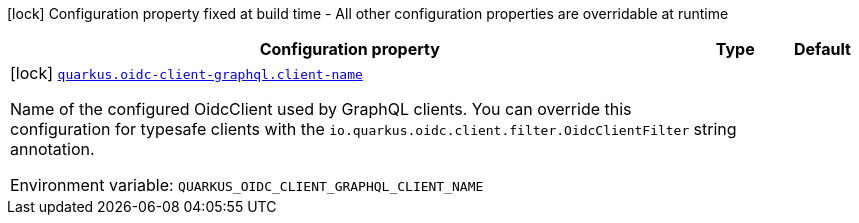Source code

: :summaryTableId: quarkus-oidc-client-graphql_quarkus-oidc-client-graphql
[.configuration-legend]
icon:lock[title=Fixed at build time] Configuration property fixed at build time - All other configuration properties are overridable at runtime
[.configuration-reference.searchable, cols="80,.^10,.^10"]
|===

h|[.header-title]##Configuration property##
h|Type
h|Default

a|icon:lock[title=Fixed at build time] [[quarkus-oidc-client-graphql_quarkus-oidc-client-graphql-client-name]] [.property-path]##link:#quarkus-oidc-client-graphql_quarkus-oidc-client-graphql-client-name[`quarkus.oidc-client-graphql.client-name`]##

[.description]
--
Name of the configured OidcClient used by GraphQL clients. You can override this configuration for typesafe clients with the `io.quarkus.oidc.client.filter.OidcClientFilter` annotation.


ifdef::add-copy-button-to-env-var[]
Environment variable: env_var_with_copy_button:+++QUARKUS_OIDC_CLIENT_GRAPHQL_CLIENT_NAME+++[]
endif::add-copy-button-to-env-var[]
ifndef::add-copy-button-to-env-var[]
Environment variable: `+++QUARKUS_OIDC_CLIENT_GRAPHQL_CLIENT_NAME+++`
endif::add-copy-button-to-env-var[]
--
|string
|

|===


:!summaryTableId:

- EXERCISE AIM
Leaving images out, please output every line of the data exactly.

- RESULT OF THIS EXERCISE
Source code

: :summaryTableId: quarkus-oidc-client-graphql_quarkus-oidc-client-graphql
[.configuration-legend]
icon:lock[title=Fixed at build time] Configuration property fixed at build time - All other configuration properties are overridable at runtime
[.configuration-reference.searchable, cols="80,.^10,.^10"]
|===

h|[.header-title]##Configuration property##
h|Type
h|Default

a|icon:lock[title=Fixed at build time] [[quarkus-oidc-client-graphql_quarkus-oidc-client-graphql-client-name]] [.property-path]##link:#quarkus-oidc-client-graphql_quarkus-oidc-client-graphql-client-name[`quarkus.oidc-client-graphql.client-name`]##

[.description]
--
Name of the configured OidcClient used by GraphQL clients. You can override this configuration for typesafe clients with the `io.quarkus.oidc.client.filter.OidcClientFilter` annotation.


ifdef::add-copy-button-to-env-var[]
Environment variable: env_var_with_copy_button:+++QUARKUS_OIDC_CLIENT_GRAPHQL_CLIENT_NAME+++[]
endif::add-copy-button-to-env-var[]
ifndef::add-copy-button-to-env-var[]
Environment variable: `+++QUARKUS_OIDC_CLIENT_GRAPHQL_CLIENT_NAME+++`
endif::add-copy-button-to-env-var[]
--
|string
|

|===


:!summaryTableId:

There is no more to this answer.